The issue of compensability for injuries resulting from assaults has arisen on numerous occasions before this court. (E.g., Health & Hospitals Governing Com. v. Industrial Com. (1975), 62 Ill. 2d 28; Thurber v. Industrial Com. (1971), 49 Ill. 2d 561.) In these cases, this court has consistently held that injuries suffered by employees resulting from assaults were not compensable if there was evidence to sustain a finding by the Industrial Commission that the motive was personal to the victim *347rather than work related or if claimant could not demonstrate a reason for the assault. See Rodriguez v. Industrial Com. (1983), 95 Ill. 2d 166, 171; Greene v. Industrial Com. (1981), 87 Ill. 2d 1; Laboy v. Industrial Com. (1978), 74 Ill. 2d 18; Thurber v. Industrial Com. (1971), 49 Ill. 2d 561; American Brake Shoe Co. v. Industrial Com. (1960), 20 Ill. 2d 132; Math Igler’s Casino, Inc. v. Industrial Com. (1946), 394 Ill. 330; Chicago Hardware Foundry Co. v. Industrial Com. (1946), 393 Ill. 294.

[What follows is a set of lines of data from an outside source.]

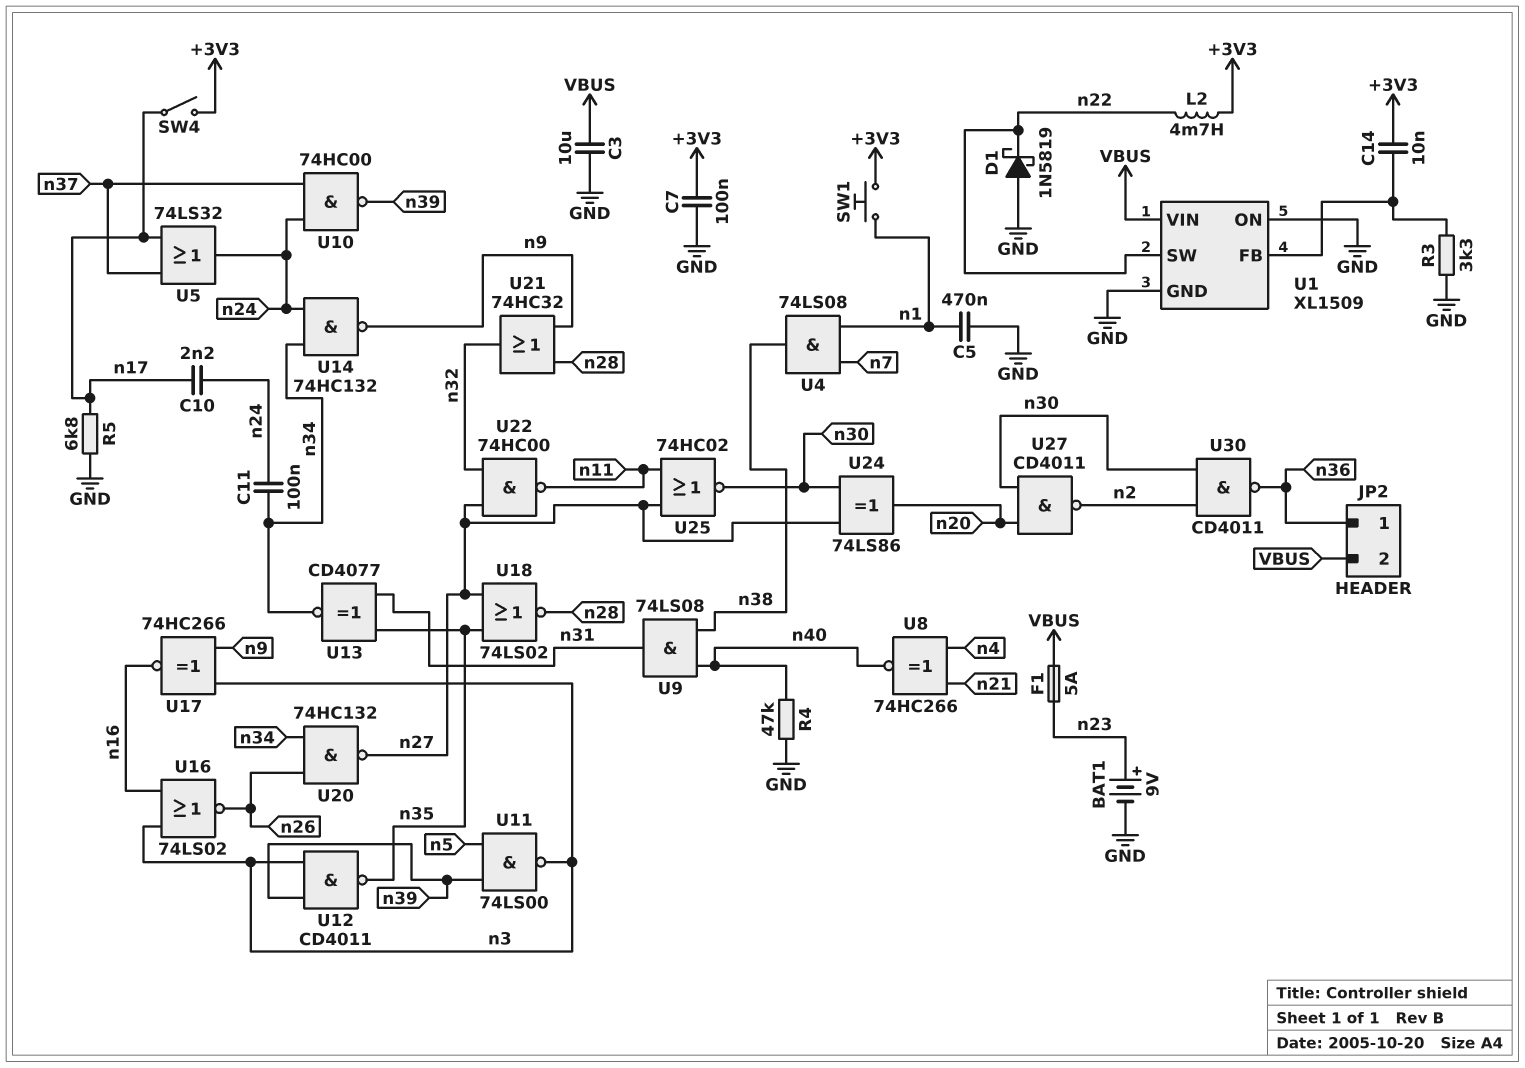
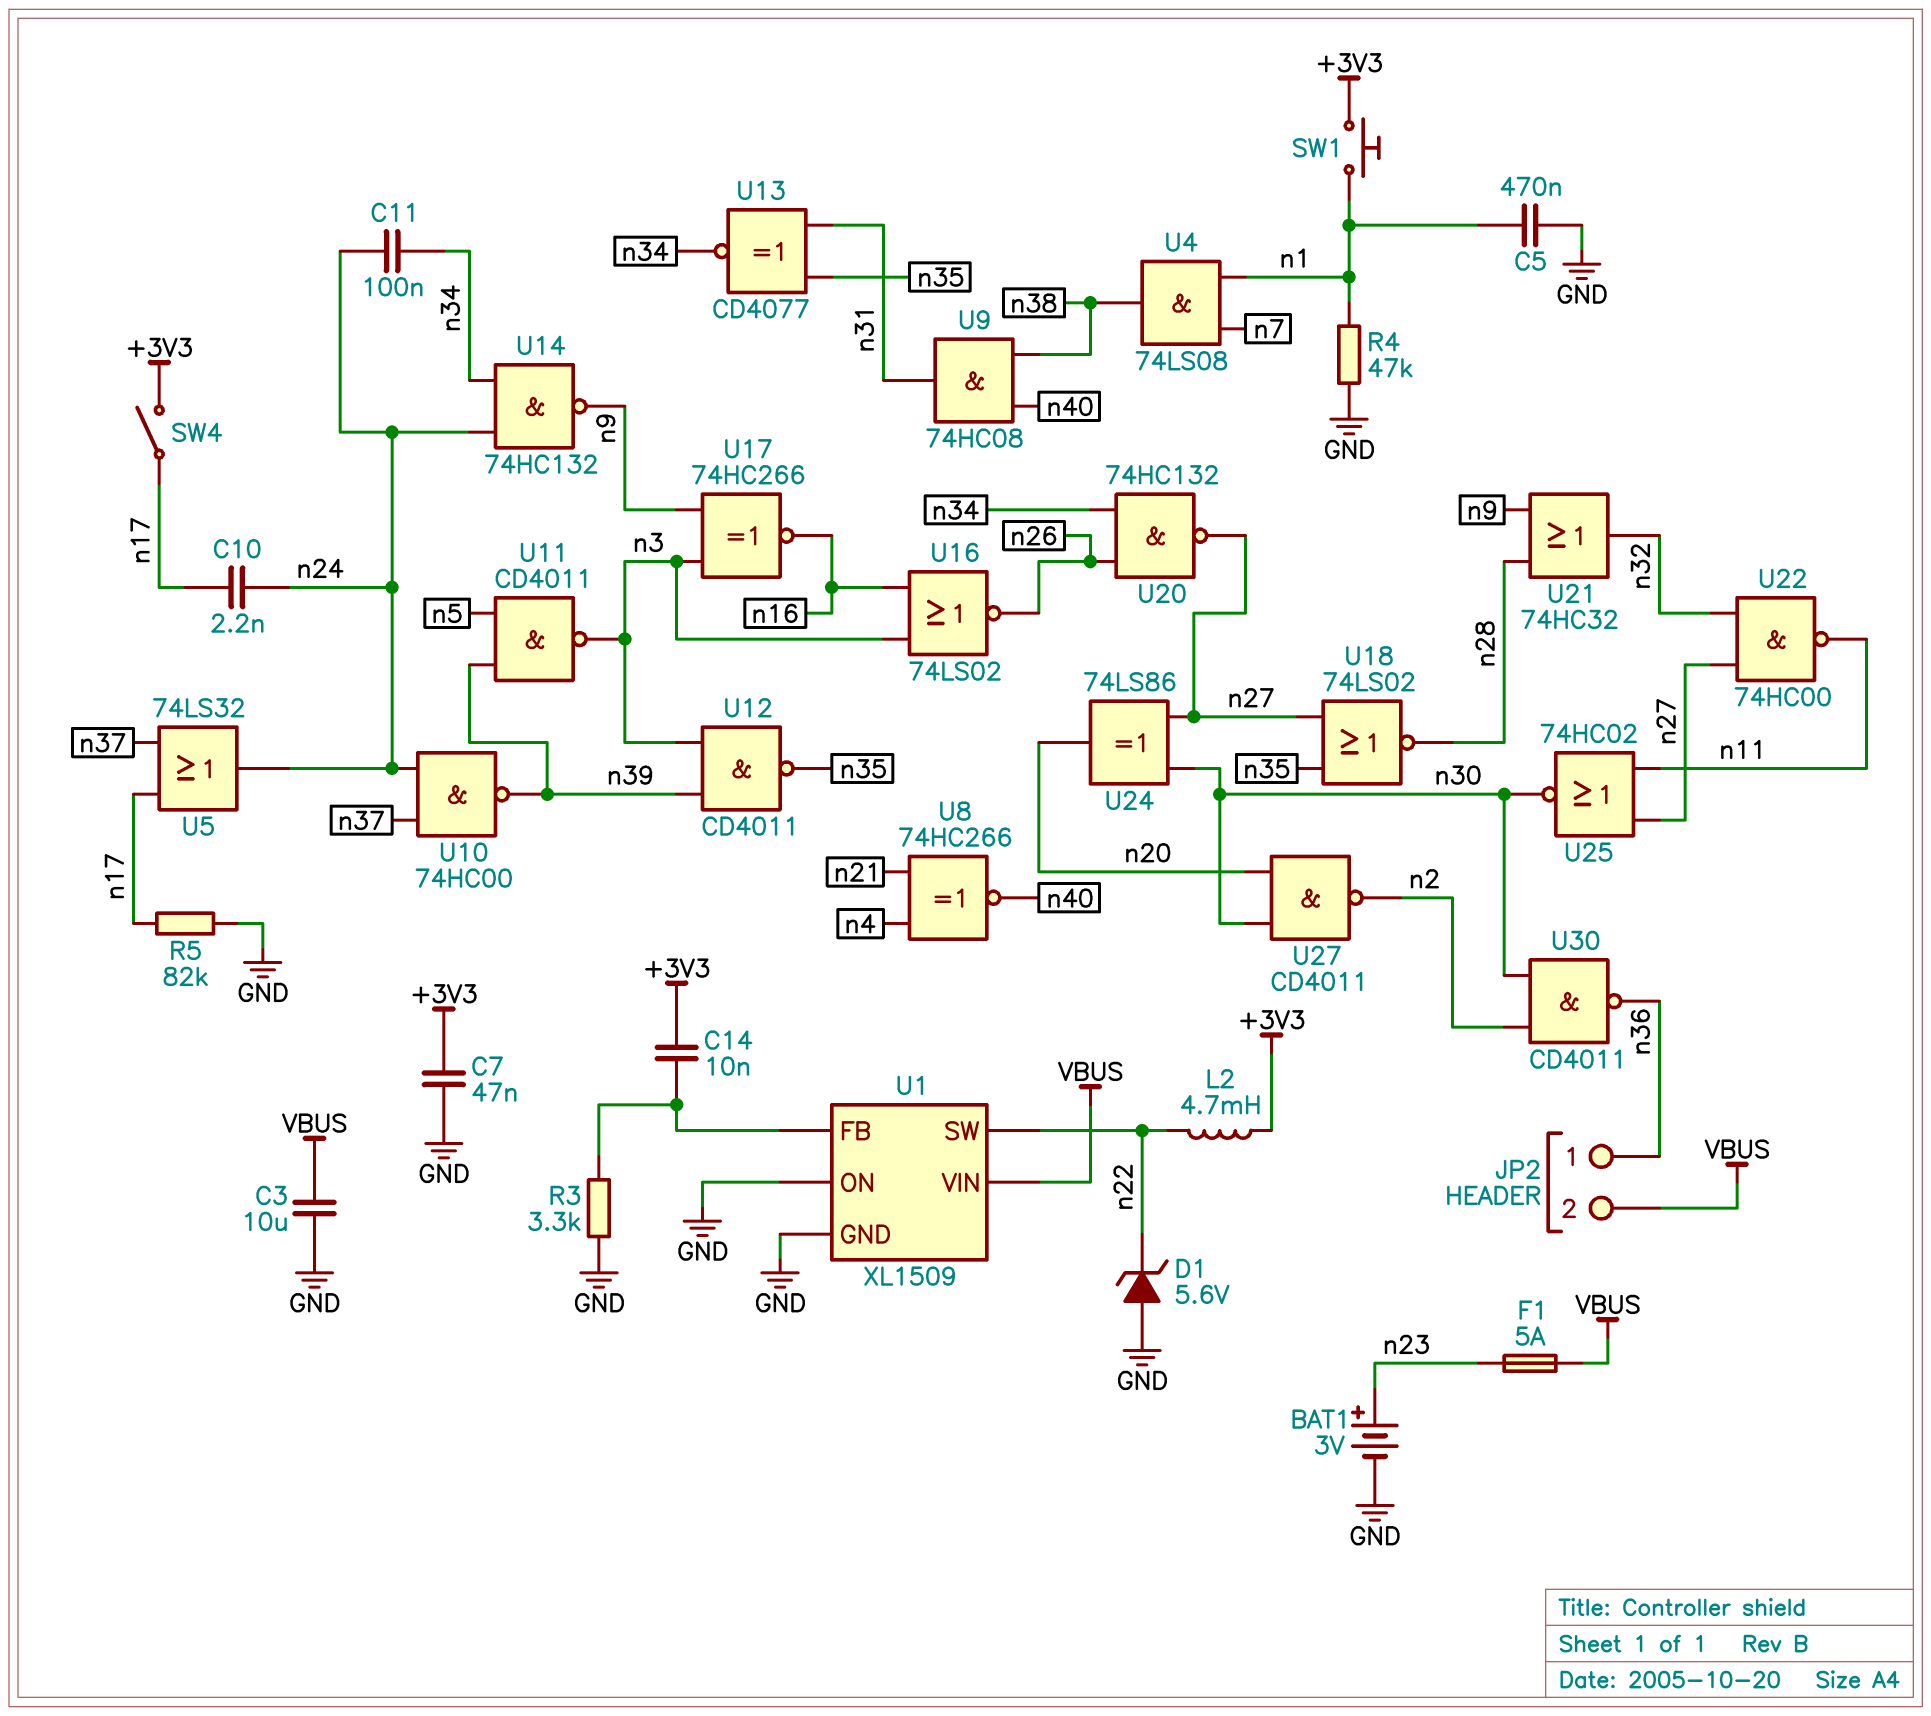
BAT1: 9V (plus n23, minus GND) -> 3V (plus n23, minus GND)
C7: 100nF (+3V3, GND) -> 47nF (+3V3, GND)
D1: schottky 1N5819 (A GND, K n22) -> zener 5.6V (A GND, K n22)
R4: 47k (GND, n40) -> 47k (GND, n1)
R5: 6.8k (GND, n17) -> 82k (GND, n17)
U9: AND 74LS08 (in n38, in n40, out n31) -> AND 74HC08 (in n38, in n40, out n31)
U11: NAND 74LS00 (in n5, in n39, out n3) -> NAND CD4011 (in n5, in n39, out n3)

In the instant case, the Commission denied compensation because it found that petitioner’s injuries were “the result of a union dispute.” While we believe that simply because an assault results from a union dispute does not necessarily preclude recovery, the Commission here apparently determined that the assault in this case was not work related.

The record in this case does not indicate the role the union had in relation to Johnson Outboards. The petitioner testified that he was a member of the union, but it is unclear whether he was actually required to join the union as a condition of his employment with Johnson Outboards. We do know that the trailer in which the union office was housed was located on the company’s premises and that Kenny McDonald’s salary is paid by the union and Johnson Outboards.

Petitioner asserts in his reply brief that the risk of injury from an assault due to disputes within the union is a risk which is incidental to his employment with the company because if he were not employed by the company he would not be in the union and would not be exposed to injuries resulting from union disputes. Therefore, he contends that his injury, which resulted from a union dispute, was due to a risk that he was subjected to as a condition of his employment and not a risk to which the general public would be subjected.

The respondent acknowledges in its brief that various *348State courts have granted compensation for injuries arising out of union disputes. However, respondent asserts that compensation was awarded in those cases only because the union itself or the union activity which caused the injury was shown to be of some benefit to the employer or in the furtherance of the interests of the employer. Our research failed to disclose a case in Illinois which holds that because an injury resulted from a union dispute it is not compensable. As the petitioner points out, there are cases in other jurisdictions, however, in which compensation has been allowed for injuries which resulted from union disputes. However, in those cases there was sufficient evidence to demonstrate that some benefits accrued to the company as a result of the union’s presence. See Repco Products Corp. v. Workmen’s Compensation Appeal Board (1977), 32 Pa. Commw. 554, 379 A.2d 1089; Salierno v. Micro Stamping Co. (1975), 136 N.J. Super. 172, 345 A.2d 342.

Since the petitioner had the evidentiary burden of establishing that his injury arose out of and in the course of his employment and he did not provide sufficient evidence to establish the role of the union in this case, we believe that he has failed to meet his burden of establishing that his injury “arose out of” his employment.

It is a well-established rule that as a reviewing court, although we might have drawn different inferences from the evidence in the record, we will not set aside an Industrial Commission finding unless it is against the manifest weight of the evidence. (Millis v. Industrial Com. (1982), 89 Ill. 2d 244.) In this case the Commission could have reasonably inferred that the assault did not arise out of the petitioner’s employment. Therefore, we cannot say that the Commission’s decision denying the petitioner compensation is against the manifest weight of the evidence.

For the foregoing reasons, we affirm the judgment of *349the circuit court.

Judgment affirmed.

JUSTICE MORAN concurs in the judgment.